Many of us were exposed to the discomfort, anger and prejudice some in our community persistently feel while we remain unchallenged in the ease of our daily lives. Fargo isn’t immune to inherent racism that persists and wraps itself around communities without discretion. To mourn for Minneapolis and simultaneously be grateful that Fargo doesn’t have similar problems isn’t only ignorant, but the very problem itself. Racism doesn’t have to be as blatant as the murder of a black man at the hands of the police. It’s prevalent in our community in significant inconsistencies of equality, big and small. This deeply rooted racism is more devastating, exhausting, unfair and widespread than all the riots combined.
Some of us are white with bodies of safety and privilege. We are Fargo. Others have skin that doesn’t act as their shield but instead paints them as a target. They are Fargo. We are made of privilege and oppression, comfort and discontent, hope and heartbreak.
We can no longer pretend that Fargo is all things good and nice. There are fractures that define distinctly different realities members of our community experience. We each need to do our part to recognize what’s broken and do the hard, but necessary work to make Fargo the community we want to proudly embrace.

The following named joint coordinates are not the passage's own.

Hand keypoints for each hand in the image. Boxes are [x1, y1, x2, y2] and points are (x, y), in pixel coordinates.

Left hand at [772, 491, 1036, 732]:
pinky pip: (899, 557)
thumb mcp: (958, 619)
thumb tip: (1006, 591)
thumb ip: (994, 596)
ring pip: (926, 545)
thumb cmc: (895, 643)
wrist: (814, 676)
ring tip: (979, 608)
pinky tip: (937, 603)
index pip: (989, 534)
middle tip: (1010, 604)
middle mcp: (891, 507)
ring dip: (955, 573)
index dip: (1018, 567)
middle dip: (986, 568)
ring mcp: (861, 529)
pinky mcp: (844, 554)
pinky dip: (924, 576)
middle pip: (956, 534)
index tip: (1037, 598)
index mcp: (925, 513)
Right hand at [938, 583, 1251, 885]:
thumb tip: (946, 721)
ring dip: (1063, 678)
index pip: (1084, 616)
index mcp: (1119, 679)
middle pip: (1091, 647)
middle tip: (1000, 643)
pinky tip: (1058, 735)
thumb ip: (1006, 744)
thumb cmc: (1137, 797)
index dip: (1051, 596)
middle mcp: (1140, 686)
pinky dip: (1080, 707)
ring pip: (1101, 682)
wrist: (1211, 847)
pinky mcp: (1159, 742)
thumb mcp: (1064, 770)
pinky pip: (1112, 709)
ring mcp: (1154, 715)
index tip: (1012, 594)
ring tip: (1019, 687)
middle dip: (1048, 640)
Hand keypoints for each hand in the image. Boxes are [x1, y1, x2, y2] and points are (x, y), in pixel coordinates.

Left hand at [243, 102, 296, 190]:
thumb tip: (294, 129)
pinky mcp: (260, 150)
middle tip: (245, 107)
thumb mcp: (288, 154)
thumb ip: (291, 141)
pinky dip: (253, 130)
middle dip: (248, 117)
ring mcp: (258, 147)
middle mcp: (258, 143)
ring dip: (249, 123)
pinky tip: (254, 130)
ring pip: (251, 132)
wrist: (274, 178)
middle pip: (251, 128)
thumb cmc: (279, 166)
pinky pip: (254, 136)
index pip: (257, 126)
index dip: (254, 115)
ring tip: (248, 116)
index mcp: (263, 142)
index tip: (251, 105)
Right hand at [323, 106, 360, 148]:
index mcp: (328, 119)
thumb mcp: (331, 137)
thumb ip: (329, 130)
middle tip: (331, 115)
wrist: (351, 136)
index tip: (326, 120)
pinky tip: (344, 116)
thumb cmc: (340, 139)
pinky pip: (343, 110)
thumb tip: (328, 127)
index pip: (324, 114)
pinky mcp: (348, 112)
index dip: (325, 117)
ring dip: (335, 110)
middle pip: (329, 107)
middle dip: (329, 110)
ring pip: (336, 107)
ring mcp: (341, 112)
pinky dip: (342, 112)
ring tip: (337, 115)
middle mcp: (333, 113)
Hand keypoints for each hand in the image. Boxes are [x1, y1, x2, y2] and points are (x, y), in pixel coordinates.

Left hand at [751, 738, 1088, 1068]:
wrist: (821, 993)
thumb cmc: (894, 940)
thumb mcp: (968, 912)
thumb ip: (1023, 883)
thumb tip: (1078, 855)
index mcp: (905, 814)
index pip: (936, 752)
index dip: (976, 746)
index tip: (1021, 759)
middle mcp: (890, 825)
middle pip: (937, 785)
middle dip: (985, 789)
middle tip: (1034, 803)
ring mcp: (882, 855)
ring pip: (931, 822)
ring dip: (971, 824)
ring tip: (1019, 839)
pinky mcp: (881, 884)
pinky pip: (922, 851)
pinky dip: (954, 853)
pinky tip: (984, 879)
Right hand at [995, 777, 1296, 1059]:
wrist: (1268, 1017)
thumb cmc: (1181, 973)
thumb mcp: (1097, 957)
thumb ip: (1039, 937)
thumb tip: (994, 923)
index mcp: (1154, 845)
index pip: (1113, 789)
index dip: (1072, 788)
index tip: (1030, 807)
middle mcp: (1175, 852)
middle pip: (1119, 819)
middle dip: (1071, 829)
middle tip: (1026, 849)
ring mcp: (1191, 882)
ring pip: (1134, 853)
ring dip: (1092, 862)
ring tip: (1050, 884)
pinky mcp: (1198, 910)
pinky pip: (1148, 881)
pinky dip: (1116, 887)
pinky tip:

I’m part of the problem. It weighs heavy on my heart and worries my mind. I’m ready to humbly submit to educating myself towards better understanding, vow to vote for candidates who will take drastic action towards reform, let other voices be heard, allow unrest and upset unfurl in effort to heal, and take ownership of the many ways racism has been allowed to run rampant. This is our Fargo – in its pride and its pain – and it’s ours to build or break.